Ocean waves, and Shaders
Several years ago, I became interested in simulating an ocean surface with waves. At the time, I wrote a blog post about an algorithm from a paper called "Simulating Ocean Water" by Jerry Tessendorf. I spent some time digging into the maths and implementing it in my Rust Raytracer.
Recently, on a whim, I decided to revisit the algorithm, but this time in a GLSL shader. There are plenty of implementations of Tessendorf already on the ShaderToy site, but they were all pretty convoluted, and I wanted an opportunity to dig in myself and really understand the process.
In particular, implementing an Inverse Fourier Transform in shaders was quite a challenge. I settled on a version of the IFT that uses 2 phases to complete the transform. ShaderToy is quite limited - it would be far better to be able to compute this in a compute shader rather than a fragment shader, but given the constraints, it was interesting to give it a go.
I've always considered shaders to be an elegant DSL hampered by a primitive developer experience, and this was no exception. Debugging with red pixels is quite a step back from real software development.

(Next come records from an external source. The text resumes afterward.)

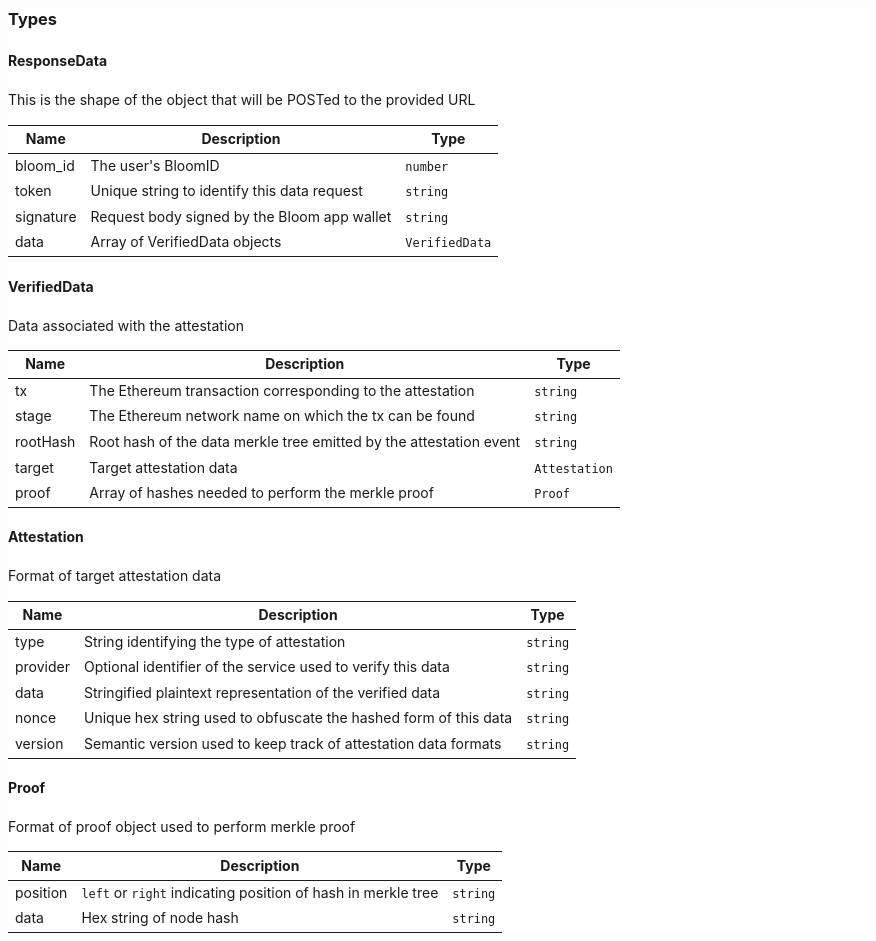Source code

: <h3 id="response-types">Types</h3>

#### ResponseData

This is the shape of the object that will be POSTed to the provided URL

| Name      | Description                                 | Type           |
| --------- | ------------------------------------------- | -------------- |
| bloom_id  | The user's BloomID                          | `number`       |
| token     | Unique string to identify this data request | `string`       |
| signature | Request body signed by the Bloom app wallet | `string`       |
| data      | Array of VerifiedData objects               | `VerifiedData` |

#### VerifiedData

Data associated with the attestation

| Name     | Description                                                        | Type          |
| -------- | ------------------------------------------------------------------ | ------------- |
| tx       | The Ethereum transaction corresponding to the attestation          | `string`      |
| stage    | The Ethereum network name on which the tx can be found             | `string`      |
| rootHash | Root hash of the data merkle tree emitted by the attestation event | `string`      |
| target   | Target attestation data                                            | `Attestation` |
| proof    | Array of hashes needed to perform the merkle proof                 | `Proof`       |

#### Attestation

Format of target attestation data

| Name     | Description                                                      | Type     |
| -------- | ---------------------------------------------------------------- | -------- |
| type     | String identifying the type of attestation                       | `string` |
| provider | Optional identifier of the service used to verify this data      | `string` |
| data     | Stringified plaintext representation of the verified data        | `string` |
| nonce    | Unique hex string used to obfuscate the hashed form of this data | `string` |
| version  | Semantic version used to keep track of attestation data formats  | `string` |

#### Proof

Format of proof object used to perform merkle proof

| Name     | Description                                                  | Type     |
| -------- | ------------------------------------------------------------ | -------- |
| position | `left` or `right` indicating position of hash in merkle tree | `string` |
| data     | Hex string of node hash                                      | `string` |
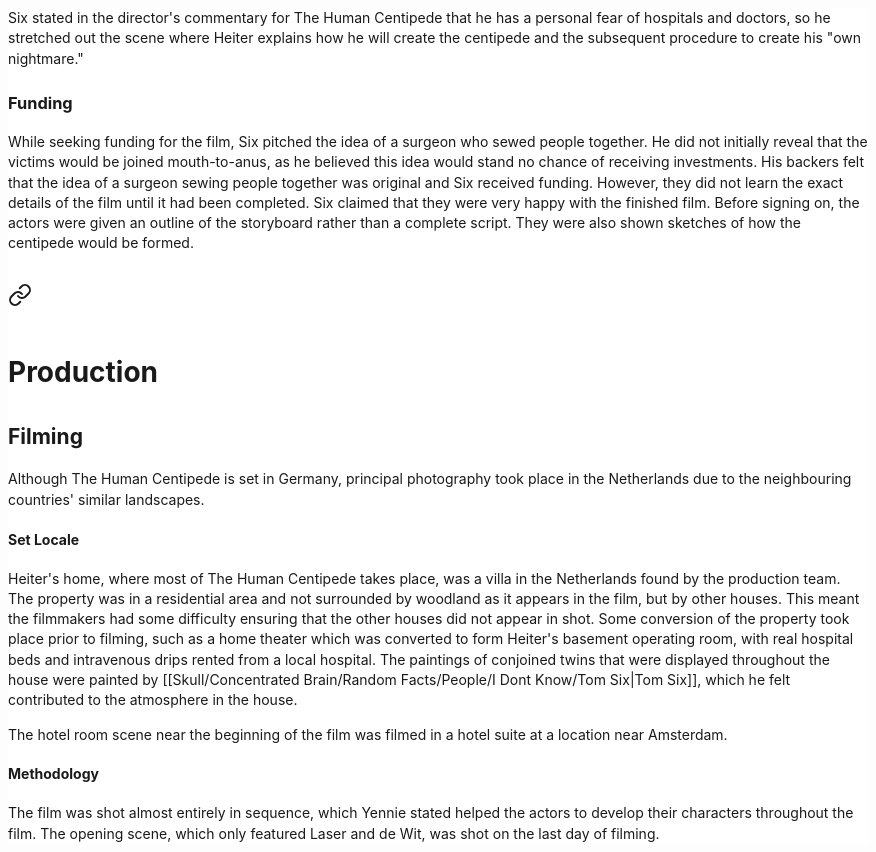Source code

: Six stated in the director's commentary for The Human Centipede that he has a personal fear of hospitals and doctors, so he stretched out the scene where Heiter explains how he will create the centipede and the subsequent procedure to create his "own nightmare."

### Funding
While seeking funding for the film, Six pitched the idea of a surgeon who sewed people together. He did not initially reveal that the victims would be joined mouth-to-anus, as he believed this idea would stand no chance of receiving investments. His backers felt that the idea of a surgeon sewing people together was original and Six received funding. However, they did not learn the exact details of the film until it had been completed. Six claimed that they were very happy with the finished film. Before signing on, the actors were given an outline of the storyboard rather than a complete script. They were also shown sketches of how the centipede would be formed.

</div></div>


## 
<div class="transclusion internal-embed is-loaded"><a class="markdown-embed-link" href="/skull/concentrated-brain/random-facts/people-repellant/human-centipede/first-sequence/production/human-centipede-first-sequence-production-filming/" aria-label="Open link"><svg xmlns="http://www.w3.org/2000/svg" width="24" height="24" viewBox="0 0 24 24" fill="none" stroke="currentColor" stroke-width="2" stroke-linecap="round" stroke-linejoin="round" class="svg-icon lucide-link"><path d="M10 13a5 5 0 0 0 7.54.54l3-3a5 5 0 0 0-7.07-7.07l-1.72 1.71"></path><path d="M14 11a5 5 0 0 0-7.54-.54l-3 3a5 5 0 0 0 7.07 7.07l1.71-1.71"></path></svg></a><div class="markdown-embed">




# Production 

## Filming

Although The Human Centipede is set in Germany, principal photography took place in the Netherlands due to the neighbouring countries' similar landscapes. 

#### Set Locale
Heiter's home, where most of The Human Centipede takes place, was a villa in the Netherlands found by the production team. The property was in a residential area and not surrounded by woodland as it appears in the film, but by other houses. This meant the filmmakers had some difficulty ensuring that the other houses did not appear in shot. Some conversion of the property took place prior to filming, such as a home theater which was converted to form Heiter's basement operating room, with real hospital beds and intravenous drips rented from a local hospital. The paintings of conjoined twins that were displayed throughout the house were painted by [[Skull/Concentrated Brain/Random Facts/People/I Dont Know/Tom Six\|Tom Six]], which he felt contributed to the atmosphere in the house. 

The hotel room scene near the beginning of the film was filmed in a hotel suite at a location near Amsterdam. 

#### Methodology
The film was shot almost entirely in sequence, which Yennie stated helped the actors to develop their characters throughout the film. The opening scene, which only featured Laser and de Wit, was shot on the last day of filming.

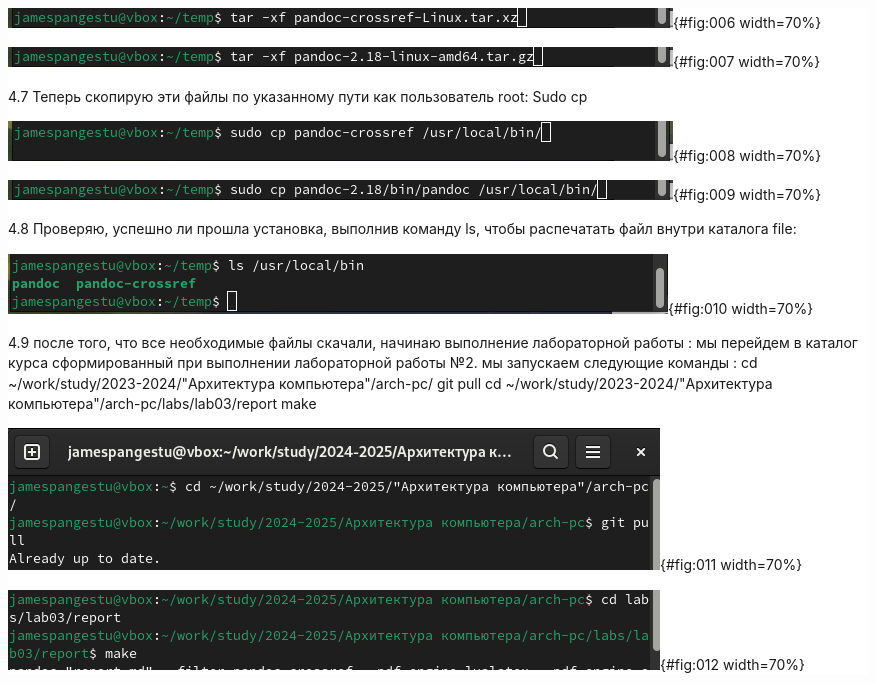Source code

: ![Распаковка архивов](image/6.png){#fig:006 width=70%}

![Распаковка архивов](image/7.png){#fig:007 width=70%}

4.7
Теперь скопирую эти файлы по указанному пути как пользователь root:
Sudo cp

![Копирование каталогов в другую директорию](image/8.png){#fig:008 width=70%}

![Копирование каталогов в другую директорию](image/9.png){#fig:009 width=70%}

4.8 
Проверяю, успешно ли прошла установка, выполнив команду ls, чтобы распечатать файл внутри каталога file:

![Проверка правильности выполнения команды](image/10.png){#fig:010 width=70%}

4.9
после того, что все необходимые файлы скачали, начинаю выполнение лабораторной работы :
мы перейдем в каталог курса сформированный при выполнении лабораторной работы
№2.
мы запускаем следующие команды :
 cd ~/work/study/2023-2024/"Архитектура компьютера"/arch-pc/
 git pull
 cd ~/work/study/2023-2024/"Архитектура компьютера"/arch-pc/labs/lab03/report
 make

![Обновление локального репозитория](image/11.png){#fig:011 width=70%}

![Обновление локального репозитория](image/12.png){#fig:012 width=70%}
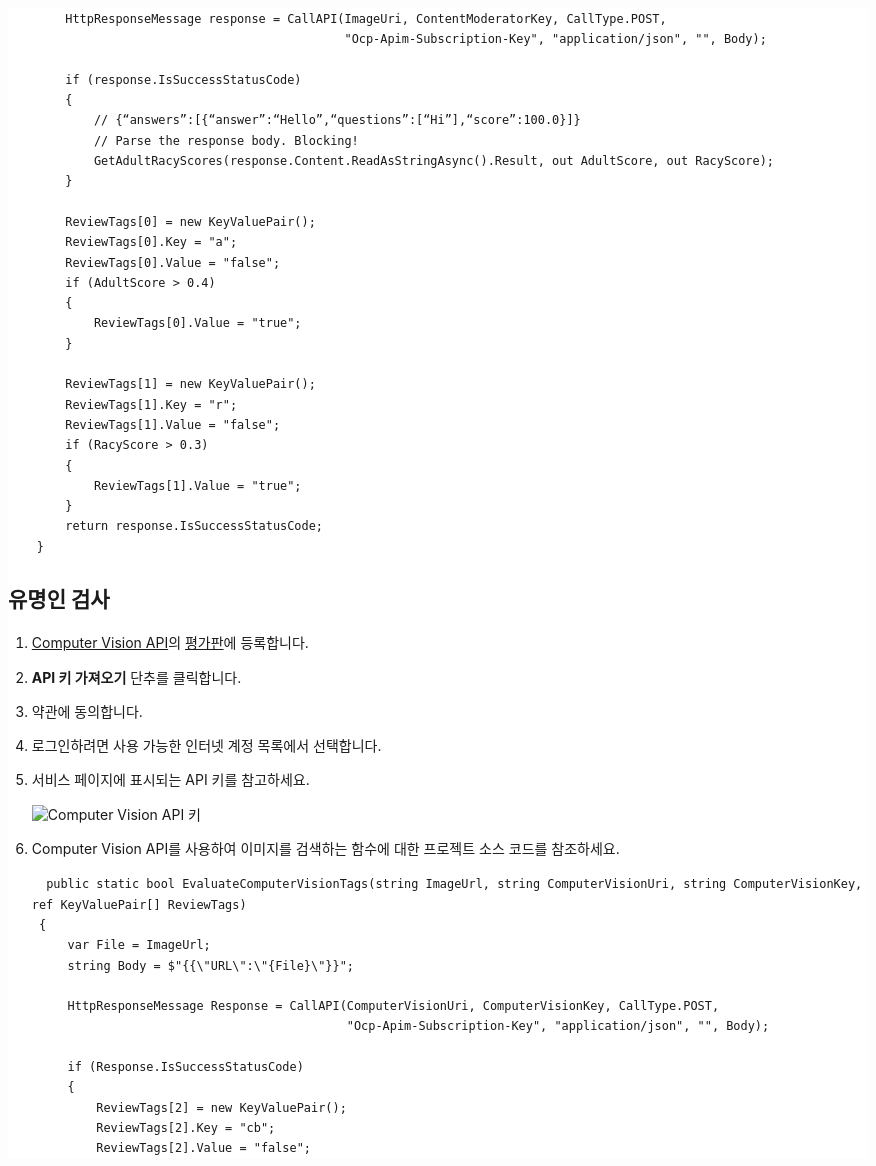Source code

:             HttpResponseMessage response = CallAPI(ImageUri, ContentModeratorKey, CallType.POST,
                                                   "Ocp-Apim-Subscription-Key", "application/json", "", Body);

            if (response.IsSuccessStatusCode)
            {
                // {“answers”:[{“answer”:“Hello”,“questions”:[“Hi”],“score”:100.0}]}
                // Parse the response body. Blocking!
                GetAdultRacyScores(response.Content.ReadAsStringAsync().Result, out AdultScore, out RacyScore);
            }

            ReviewTags[0] = new KeyValuePair();
            ReviewTags[0].Key = "a";
            ReviewTags[0].Value = "false";
            if (AdultScore > 0.4)
            {
                ReviewTags[0].Value = "true";
            }

            ReviewTags[1] = new KeyValuePair();
            ReviewTags[1].Key = "r";
            ReviewTags[1].Value = "false";
            if (RacyScore > 0.3)
            {
                ReviewTags[1].Value = "true";
            }
            return response.IsSuccessStatusCode;
        }

## <a name="scan-for-celebrities"></a>유명인 검사

1. [Computer Vision API](https://azure.microsoft.com/services/cognitive-services/computer-vision/)의 [평가판](https://azure.microsoft.com/try/cognitive-services/?api=computer-vision)에 등록합니다.
2. **API 키 가져오기** 단추를 클릭합니다.
3. 약관에 동의합니다.
4. 로그인하려면 사용 가능한 인터넷 계정 목록에서 선택합니다.
5. 서비스 페이지에 표시되는 API 키를 참고하세요.
    
   ![Computer Vision API 키](images/tutorial-computer-vision-keys.PNG)
    
6. Computer Vision API를 사용하여 이미지를 검색하는 함수에 대한 프로젝트 소스 코드를 참조하세요.

         public static bool EvaluateComputerVisionTags(string ImageUrl, string ComputerVisionUri, string ComputerVisionKey, ref KeyValuePair[] ReviewTags)
        {
            var File = ImageUrl;
            string Body = $"{{\"URL\":\"{File}\"}}";

            HttpResponseMessage Response = CallAPI(ComputerVisionUri, ComputerVisionKey, CallType.POST,
                                                   "Ocp-Apim-Subscription-Key", "application/json", "", Body);

            if (Response.IsSuccessStatusCode)
            {
                ReviewTags[2] = new KeyValuePair();
                ReviewTags[2].Key = "cb";
                ReviewTags[2].Value = "false";
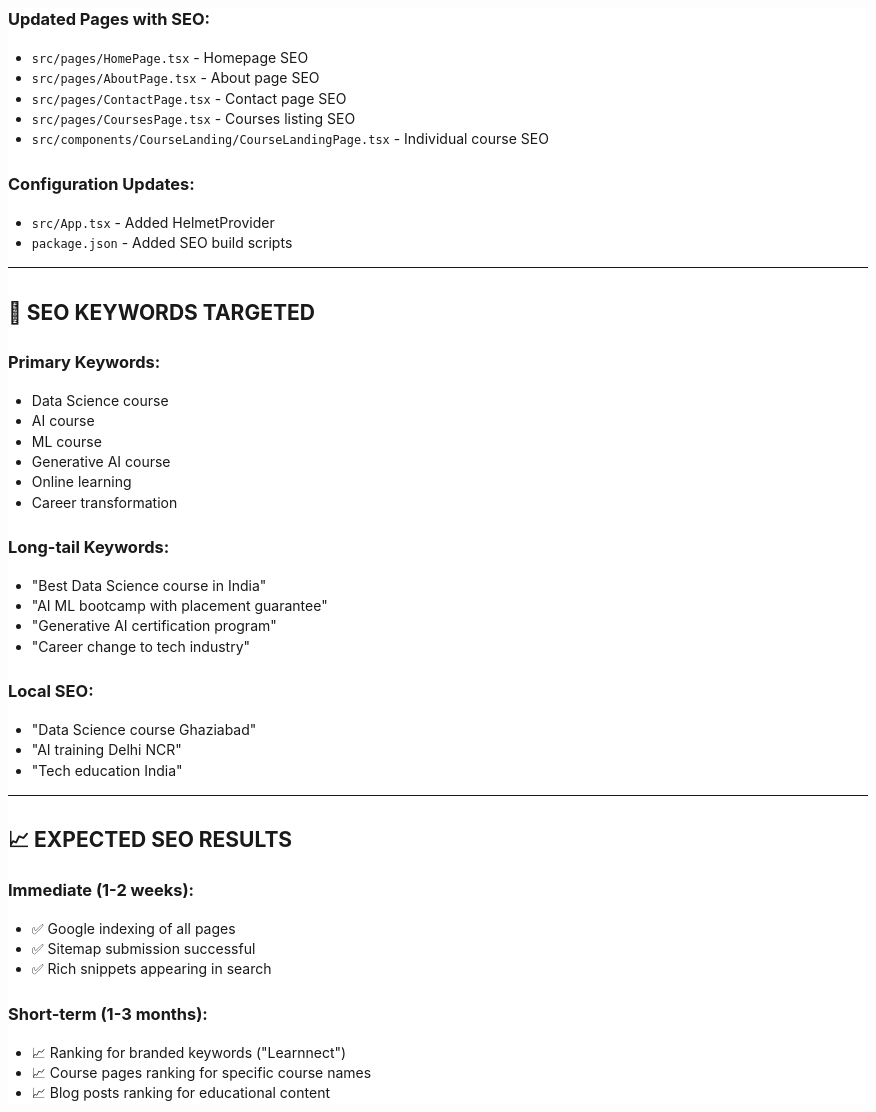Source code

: ### **Updated Pages with SEO:**
- `src/pages/HomePage.tsx` - Homepage SEO
- `src/pages/AboutPage.tsx` - About page SEO
- `src/pages/ContactPage.tsx` - Contact page SEO
- `src/pages/CoursesPage.tsx` - Courses listing SEO
- `src/components/CourseLanding/CourseLandingPage.tsx` - Individual course SEO

### **Configuration Updates:**
- `src/App.tsx` - Added HelmetProvider
- `package.json` - Added SEO build scripts

---

## 🎯 **SEO KEYWORDS TARGETED**

### **Primary Keywords:**
- Data Science course
- AI course
- ML course
- Generative AI course
- Online learning
- Career transformation

### **Long-tail Keywords:**
- "Best Data Science course in India"
- "AI ML bootcamp with placement guarantee"
- "Generative AI certification program"
- "Career change to tech industry"

### **Local SEO:**
- "Data Science course Ghaziabad"
- "AI training Delhi NCR"
- "Tech education India"

---

## 📈 **EXPECTED SEO RESULTS**

### **Immediate (1-2 weeks):**
- ✅ Google indexing of all pages
- ✅ Sitemap submission successful
- ✅ Rich snippets appearing in search

### **Short-term (1-3 months):**
- 📈 Ranking for branded keywords ("Learnnect")
- 📈 Course pages ranking for specific course names
- 📈 Blog posts ranking for educational content
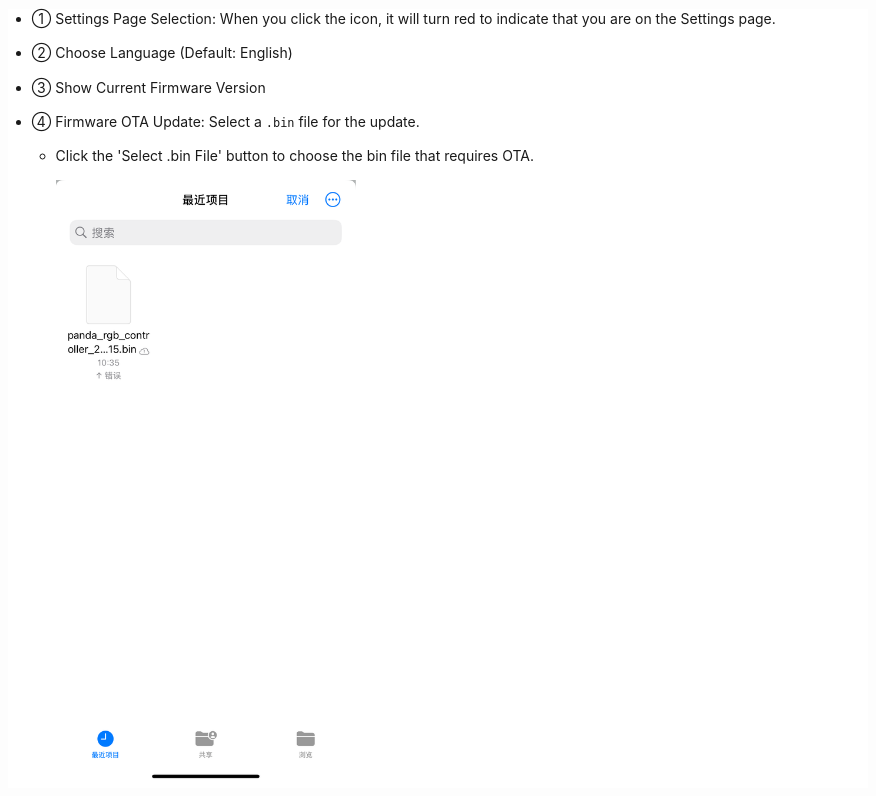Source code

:- ① Settings Page Selection: When you click the icon, it will turn red to indicate that you are on the Settings page.

- ② Choose Language (Default: English)

- ③ Show Current Firmware Version

- ④ Firmware OTA Update: Select a `.bin` file for the update.

    - Click the 'Select .bin File' button to choose the bin file that requires OTA.

        <img src=img/PandaRGBController/ota_bin.png width="300"/>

I've been experimenting with AI assisted coding recently, and gave it a shot here. It was an interesting experience - the LLM was very useful up to a point, and yet utterly unable to debug beyond a certain complexity, and I think I was slowed overall by the tool, despite the initial speed. Another anecdote to add to my repertoire of LLM experimentation.
I finally cracked the issue - I was normalizing the sign of the FFT inside the loop instead of outside. In the process though, I made a nice debugging shader:
This shows the various steps to create the wave heightfield, starting with the spectrum. Shifting the phase over time, then running the IFFT.